"Diabeł zaczął jej nakazywać, by złożyła ofiarę z dziecka"

"Diabeł zaczął jej nakazywać, by złożyła ofiarę z dziecka"
(fot. unsplash.com)
Logo źródła: MANDO Dominika Dudek, Maria Mazurek

Pacjentka ze dwa miesiące przed tym, zanim do nas trafiła, poszła do spowiedzi. Potem dręczyła ją myśl, że się źle wyspowiadała, no a skoro się źle wyspowiadała, to kiedy poszła do komunii, przyjęła ją świętokradczo. I w ten sposób, jak uważała, dopuściła do siebie diabła, otworzyła przed nim swoją duszę - wspomina prof. Dominika Dudek, psychiatra.

Maria Mazurek: Boisz się diabła?

prof. Dominika Dudek: Ja nie. Ale diabeł w naszej kulturze jest takim powszechnym straszakiem. Niestety, wielu moich pacjentów ma przeżycia psychotyczne związane z szatanem. Towarzyszy im ogromny lęk, przerażenie, poczucie „grzeszności” i winy. Takich historii jest mnóstwo, ale opowiem ci jedną, która szczególnie zapadła mi w pamięć. Trafiła do nas pacjentka z depresją tak ciężką, że przyjmowałam ją na oddział w trybie na cito.
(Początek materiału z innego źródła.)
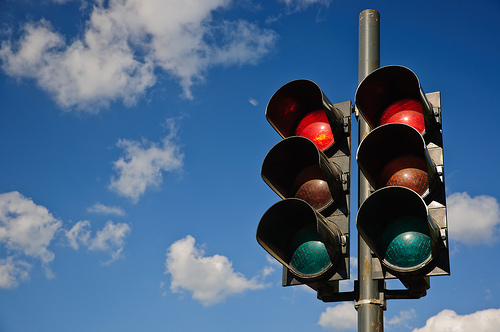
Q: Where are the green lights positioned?
A: At the bottom.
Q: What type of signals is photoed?
A: Double three way signals.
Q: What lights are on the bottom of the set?
A: Green lights.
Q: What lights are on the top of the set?
A: Red lights.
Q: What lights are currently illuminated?
A: Red lights.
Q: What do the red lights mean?
A: Stop.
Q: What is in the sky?
A: Clouds.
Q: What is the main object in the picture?
A: Traffic light.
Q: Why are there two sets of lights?
A: There are two lanes of traffic.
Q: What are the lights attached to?
A: A pole.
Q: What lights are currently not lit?
A: Green and yellow.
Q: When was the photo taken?
A: During the daytime.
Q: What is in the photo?
A: Lights.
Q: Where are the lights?
A: On the pole.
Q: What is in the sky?
A: Clouds.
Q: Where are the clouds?
A: In the sky.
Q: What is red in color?
A: The top light.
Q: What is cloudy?
A: The sky.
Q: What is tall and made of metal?
A: Pole.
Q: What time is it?
A: Afternoon.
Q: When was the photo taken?
A: During the daytime.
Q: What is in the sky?
A: Clouds.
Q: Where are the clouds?
A: In the sky.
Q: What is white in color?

Kobieta była bardzo głęboko wierząca, zaangażowana kościelnie. Mieszkała ze swoim bratem i z jego rodziną, było tam również dziecko. Pacjentka ze dwa miesiące przed tym, zanim do nas trafiła, poszła do spowiedzi. Potem dręczyła ją myśl, że się źle wyspowiadała, no a skoro się źle wyspowiadała, to kiedy poszła do komunii, przyjęła ją świętokradczo. I w ten sposób, jak uważała, dopuściła do siebie diabła, otworzyła przed nim swoją duszę. Oprócz innych objawów depresyjnych stopniowo narastało w niej to przekonanie o obecności diabła, którego się bała, miała koszmarne poczucie winy. Wielokrotnie się spowiadała, ale oczywiście nic to nie dawało. Coraz więcej było w niej myśli o diable, mało tego, zaczęła słyszeć jego głosy. W depresji psychotycznej też mogą być omamy, nie tylko w schizofrenii.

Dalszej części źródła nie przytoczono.